> _WHAT IS BEING ASKED_
Sort through the data and copy the lines holding the word "pyautogui".

> _DATASET EXTRACT_
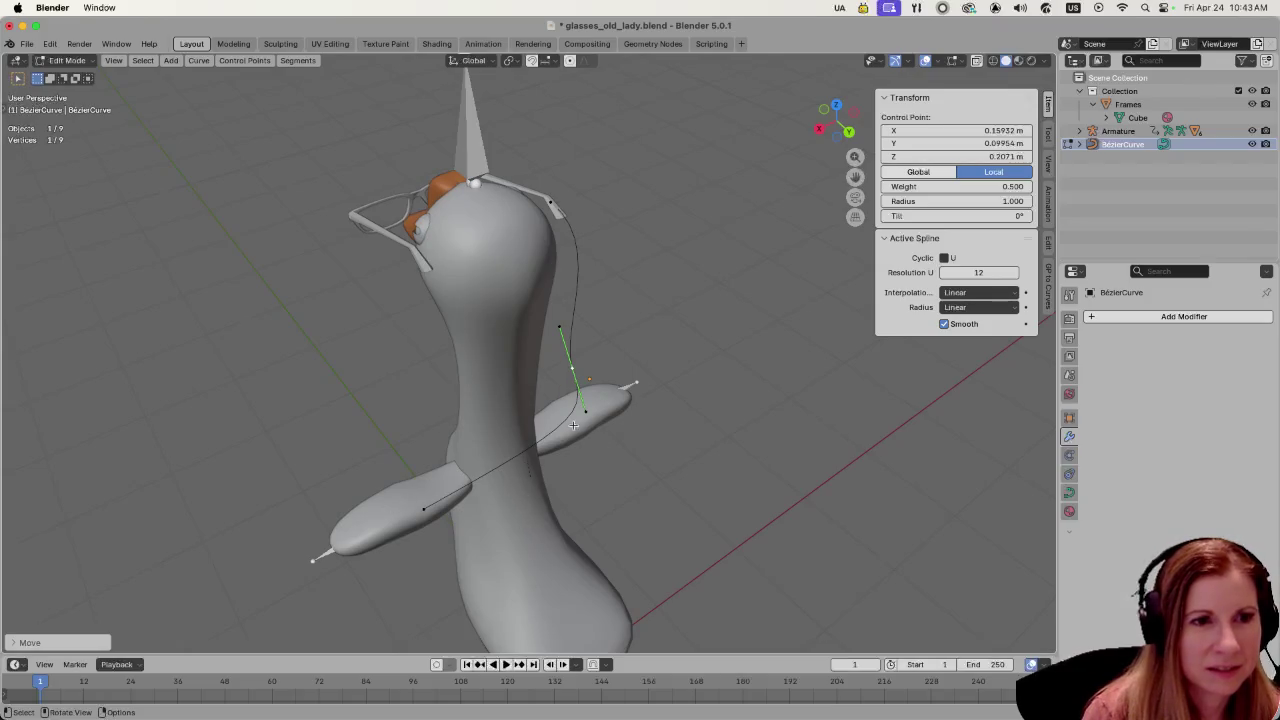
# - Subdivide another chain segment and rotate the new middle point's handles toward the glasses
pyautogui.keyDown('shift'); pyautogui.click(428, 508); pyautogui.keyUp('shift')
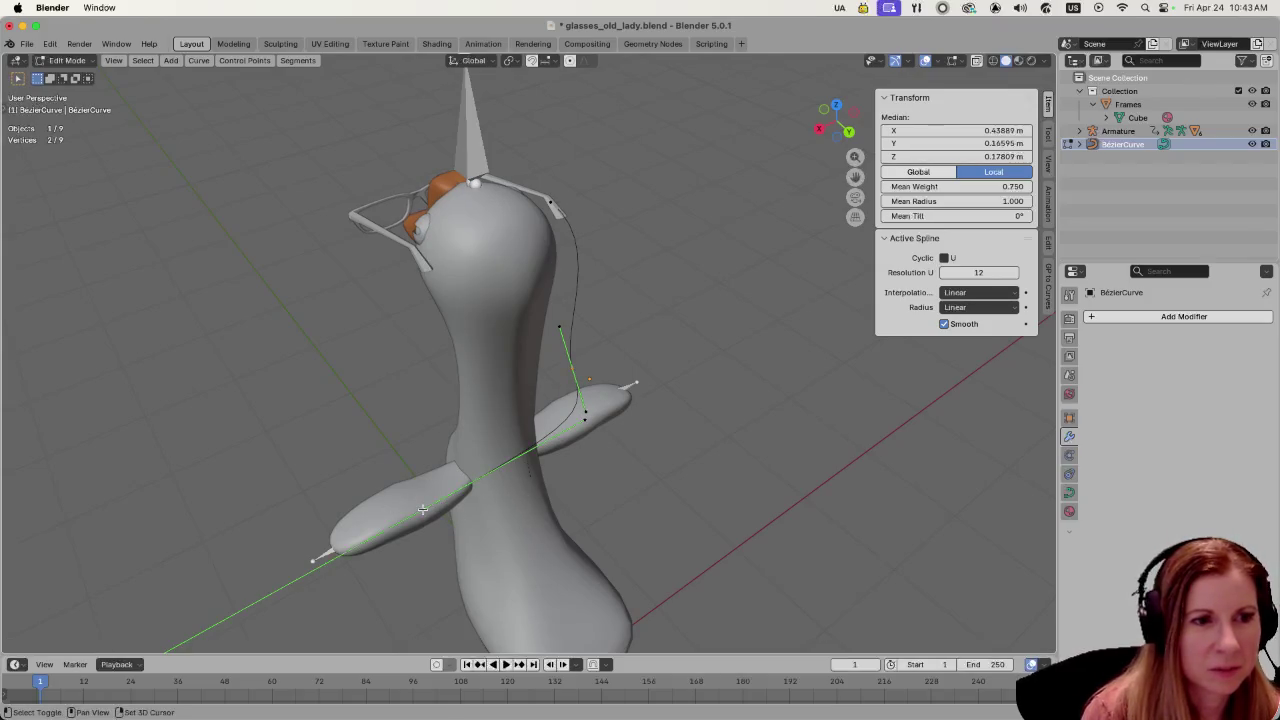
pyautogui.rightClick(428, 508)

> _OUTPUT OF THE TASK_
pyautogui.keyDown('shift'); pyautogui.click(428, 508); pyautogui.keyUp('shift')
pyautogui.rightClick(428, 508)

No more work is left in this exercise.